Work instructions ->
Write out only the lines from the top of the listing below through the one with "Figure 4. The RMSE", exactly as they stand, while keeping pictures out of the copy.

Source records ->
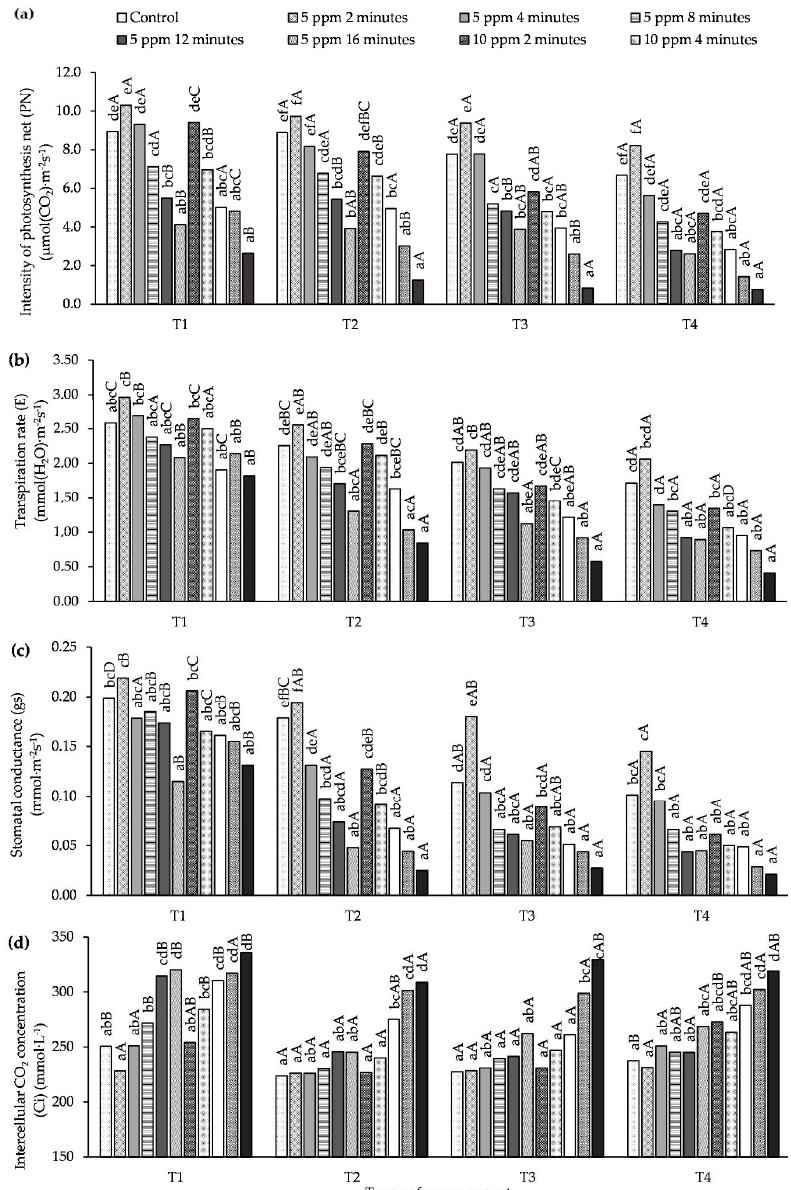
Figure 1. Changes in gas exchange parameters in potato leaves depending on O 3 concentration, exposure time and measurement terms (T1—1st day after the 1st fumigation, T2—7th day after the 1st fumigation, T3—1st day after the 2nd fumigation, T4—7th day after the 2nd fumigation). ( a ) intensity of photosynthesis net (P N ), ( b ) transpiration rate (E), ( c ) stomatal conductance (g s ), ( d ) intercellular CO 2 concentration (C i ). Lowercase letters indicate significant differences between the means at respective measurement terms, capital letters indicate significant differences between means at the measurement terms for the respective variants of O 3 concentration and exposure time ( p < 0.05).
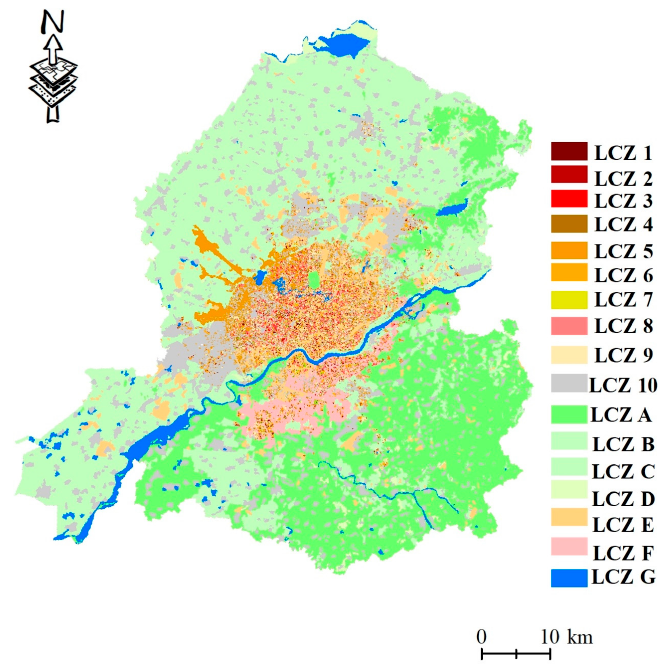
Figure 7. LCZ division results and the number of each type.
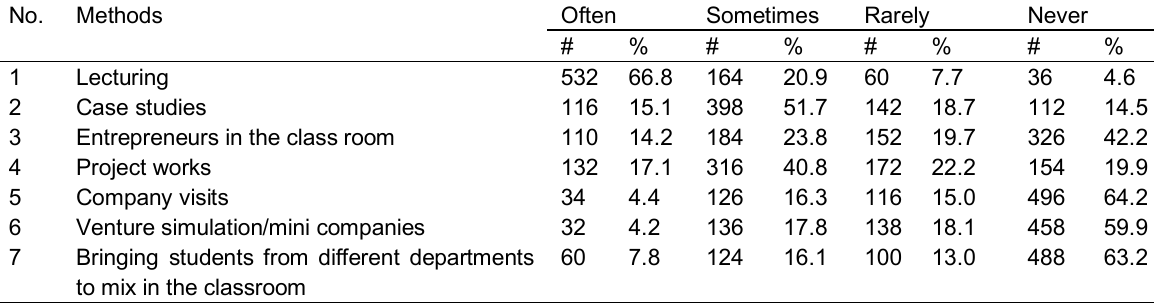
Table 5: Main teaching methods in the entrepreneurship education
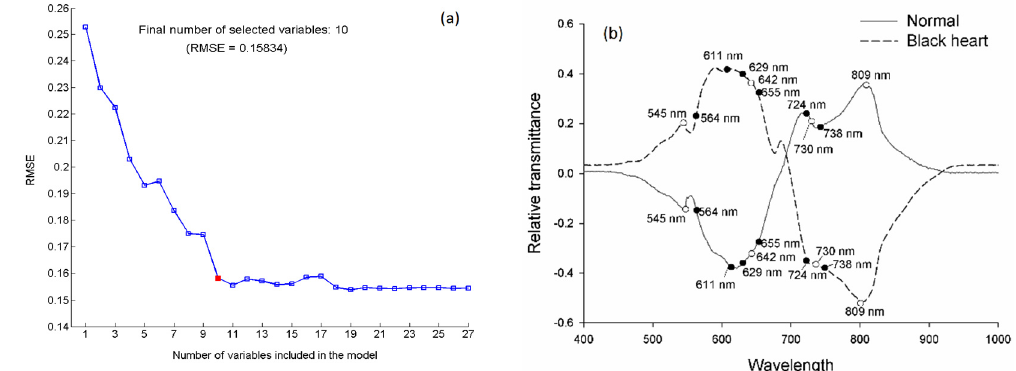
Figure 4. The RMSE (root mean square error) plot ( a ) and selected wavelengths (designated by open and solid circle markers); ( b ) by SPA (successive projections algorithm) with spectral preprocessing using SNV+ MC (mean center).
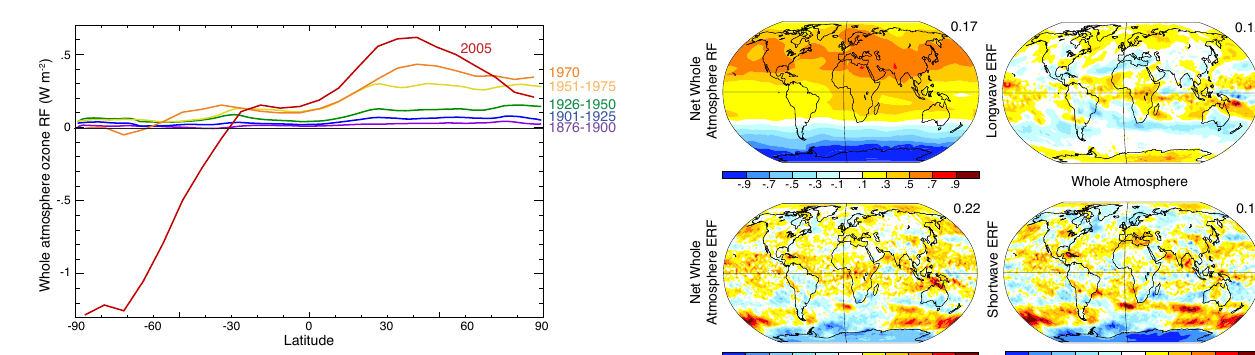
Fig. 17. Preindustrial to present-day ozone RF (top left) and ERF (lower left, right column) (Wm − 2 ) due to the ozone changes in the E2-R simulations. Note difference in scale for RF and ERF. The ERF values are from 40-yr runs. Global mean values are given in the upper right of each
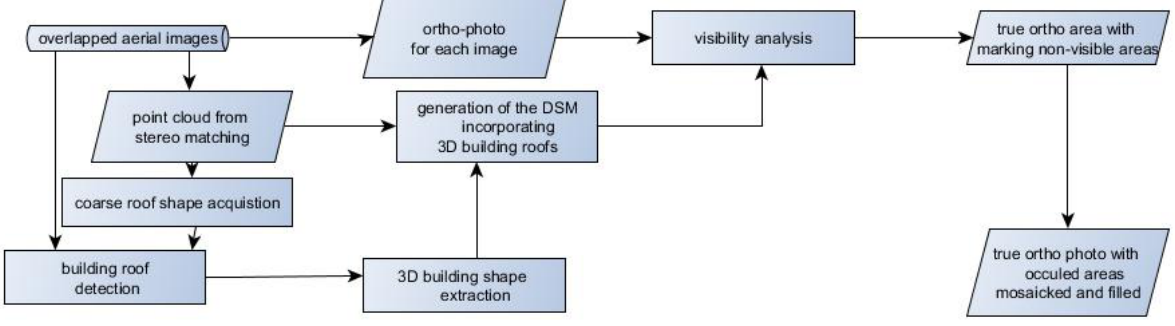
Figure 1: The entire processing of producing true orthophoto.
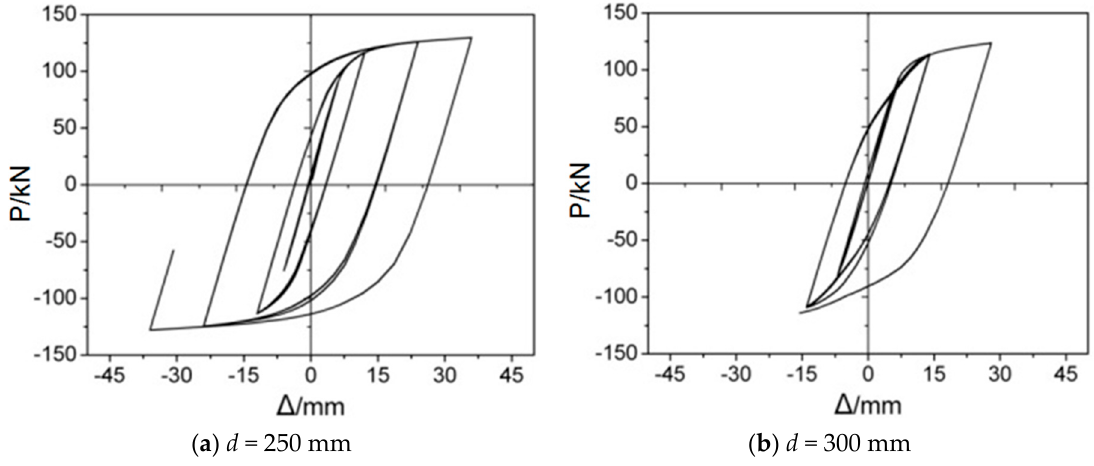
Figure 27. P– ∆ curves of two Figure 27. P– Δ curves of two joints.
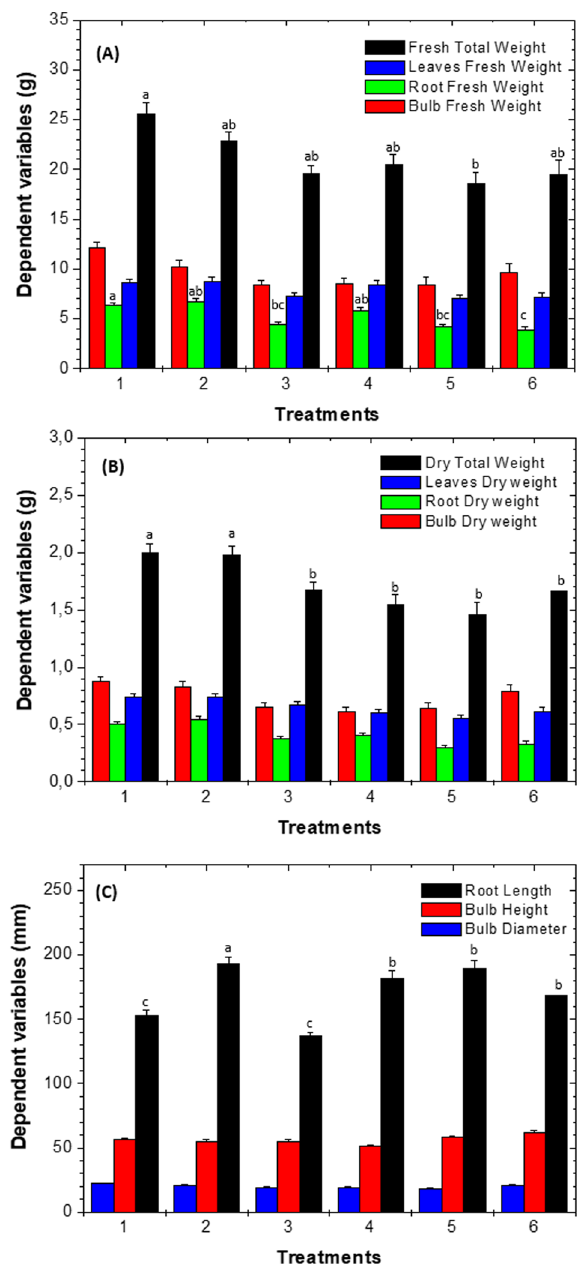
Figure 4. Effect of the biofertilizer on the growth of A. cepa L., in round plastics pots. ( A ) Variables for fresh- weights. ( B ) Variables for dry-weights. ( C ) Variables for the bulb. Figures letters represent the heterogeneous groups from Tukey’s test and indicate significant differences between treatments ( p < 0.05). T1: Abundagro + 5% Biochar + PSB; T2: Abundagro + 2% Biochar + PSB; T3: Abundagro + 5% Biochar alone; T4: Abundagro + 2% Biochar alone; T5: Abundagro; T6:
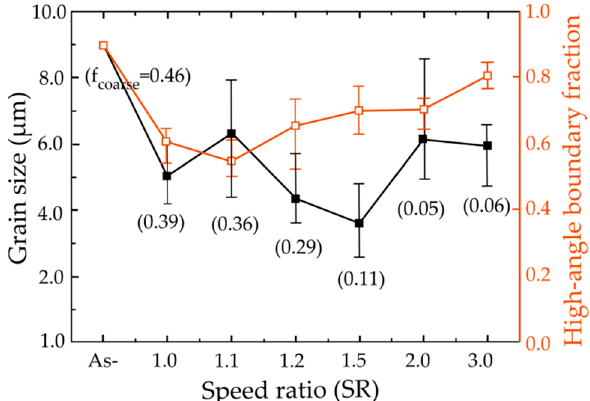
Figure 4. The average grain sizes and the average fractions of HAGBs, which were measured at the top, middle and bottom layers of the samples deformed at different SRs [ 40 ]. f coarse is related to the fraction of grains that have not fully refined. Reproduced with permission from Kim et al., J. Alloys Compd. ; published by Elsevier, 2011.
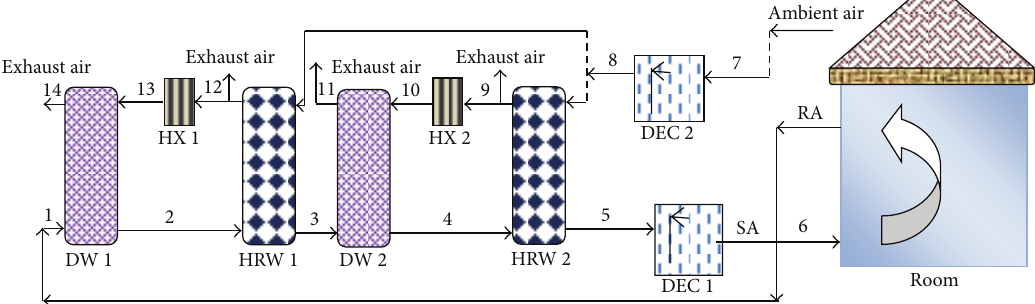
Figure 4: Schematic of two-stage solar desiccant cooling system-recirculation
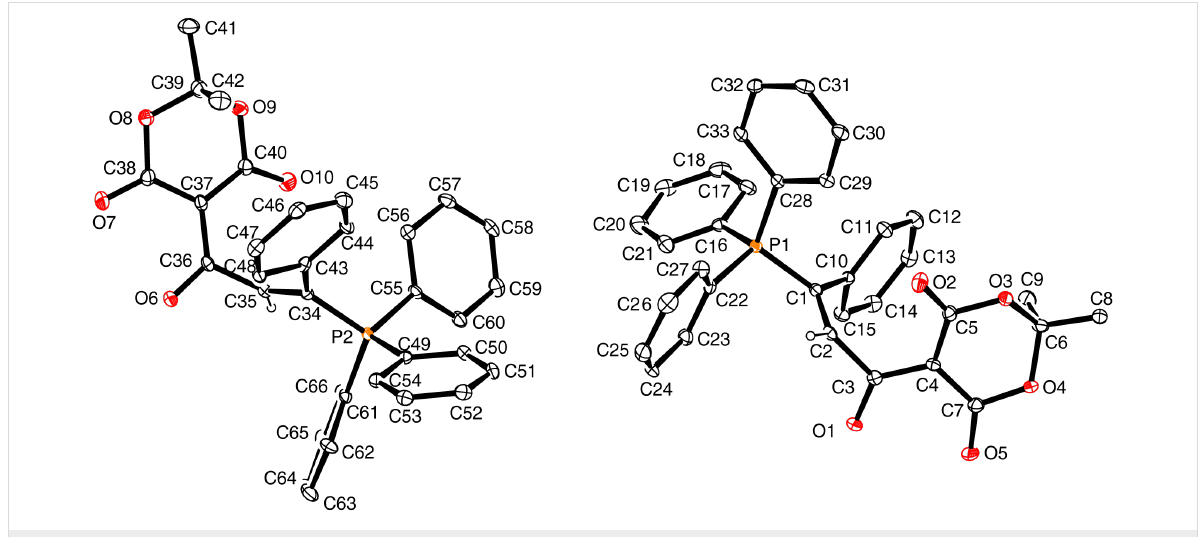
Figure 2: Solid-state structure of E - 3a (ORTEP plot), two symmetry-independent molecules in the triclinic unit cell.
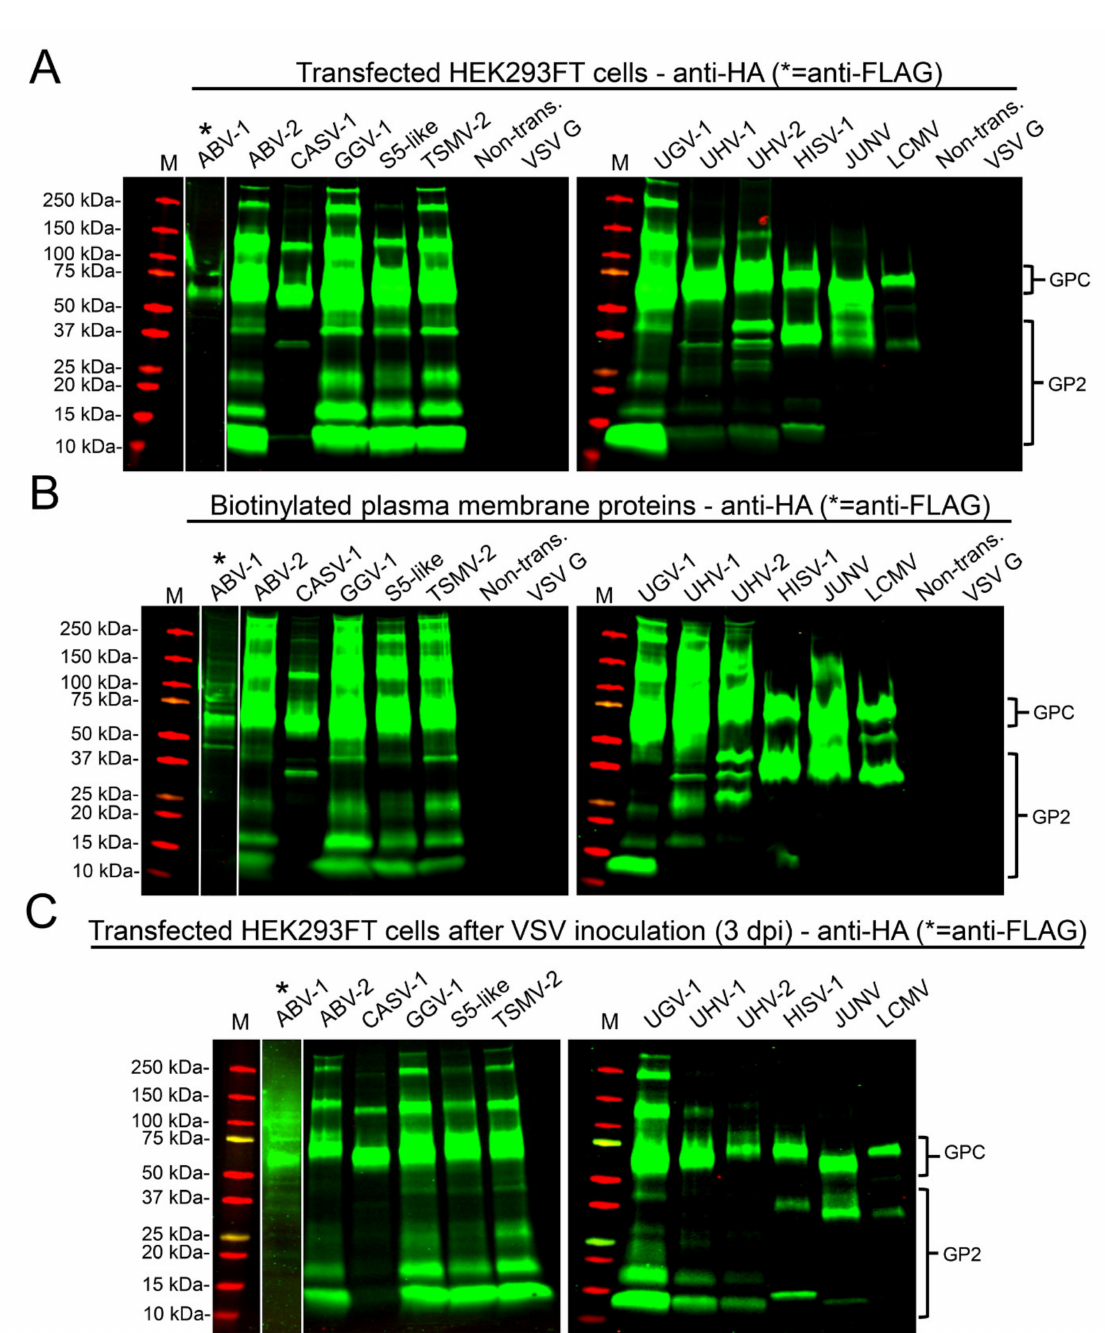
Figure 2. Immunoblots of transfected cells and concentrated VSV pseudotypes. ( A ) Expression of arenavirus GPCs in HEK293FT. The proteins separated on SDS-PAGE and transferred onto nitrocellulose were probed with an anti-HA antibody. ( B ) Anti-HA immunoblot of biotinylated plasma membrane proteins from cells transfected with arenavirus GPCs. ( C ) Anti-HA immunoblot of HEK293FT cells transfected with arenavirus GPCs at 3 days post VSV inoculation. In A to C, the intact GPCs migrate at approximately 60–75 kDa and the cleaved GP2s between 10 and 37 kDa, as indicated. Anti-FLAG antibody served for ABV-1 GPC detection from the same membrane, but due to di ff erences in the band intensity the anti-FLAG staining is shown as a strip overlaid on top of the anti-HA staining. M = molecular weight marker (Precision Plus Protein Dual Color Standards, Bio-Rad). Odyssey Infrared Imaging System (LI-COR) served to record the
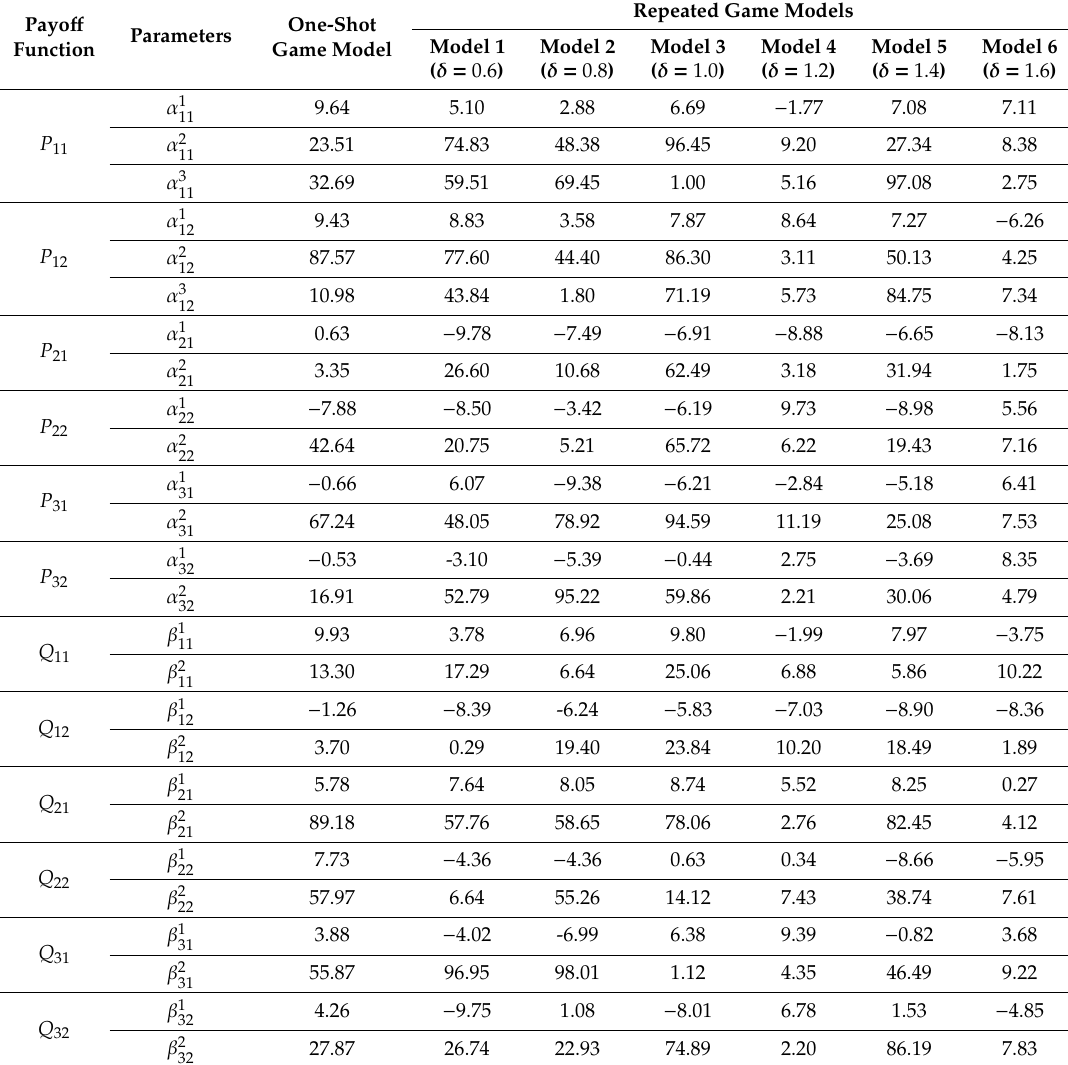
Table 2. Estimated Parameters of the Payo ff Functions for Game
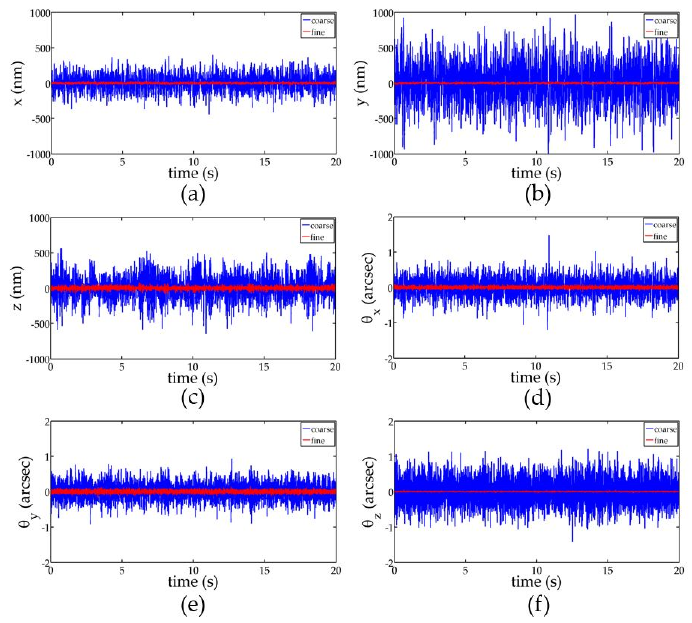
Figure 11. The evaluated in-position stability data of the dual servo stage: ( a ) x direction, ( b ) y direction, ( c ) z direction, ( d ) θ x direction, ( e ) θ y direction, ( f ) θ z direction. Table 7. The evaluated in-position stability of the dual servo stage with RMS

Answer to this exercise ->
Figure 1. Changes in gas exchange parameters in potato leaves depending on O 3 concentration, exposure time and measurement terms (T1—1st day after the 1st fumigation, T2—7th day after the 1st fumigation, T3—1st day after the 2nd fumigation, T4—7th day after the 2nd fumigation). ( a ) intensity of photosynthesis net (P N ), ( b ) transpiration rate (E), ( c ) stomatal conductance (g s ), ( d ) intercellular CO 2 concentration (C i ). Lowercase letters indicate significant differences between the means at respective measurement terms, capital letters indicate significant differences between means at the measurement terms for the respective variants of O 3 concentration and exposure time ( p < 0.05).
Figure 7. LCZ division results and the number of each type.
Table 5: Main teaching methods in the entrepreneurship education
Figure 4. The RMSE (root mean square error) plot ( a ) and selected wavelengths (designated by open and solid circle markers); ( b ) by SPA (successive projections algorithm) with spectral preprocessing using SNV+ MC (mean center).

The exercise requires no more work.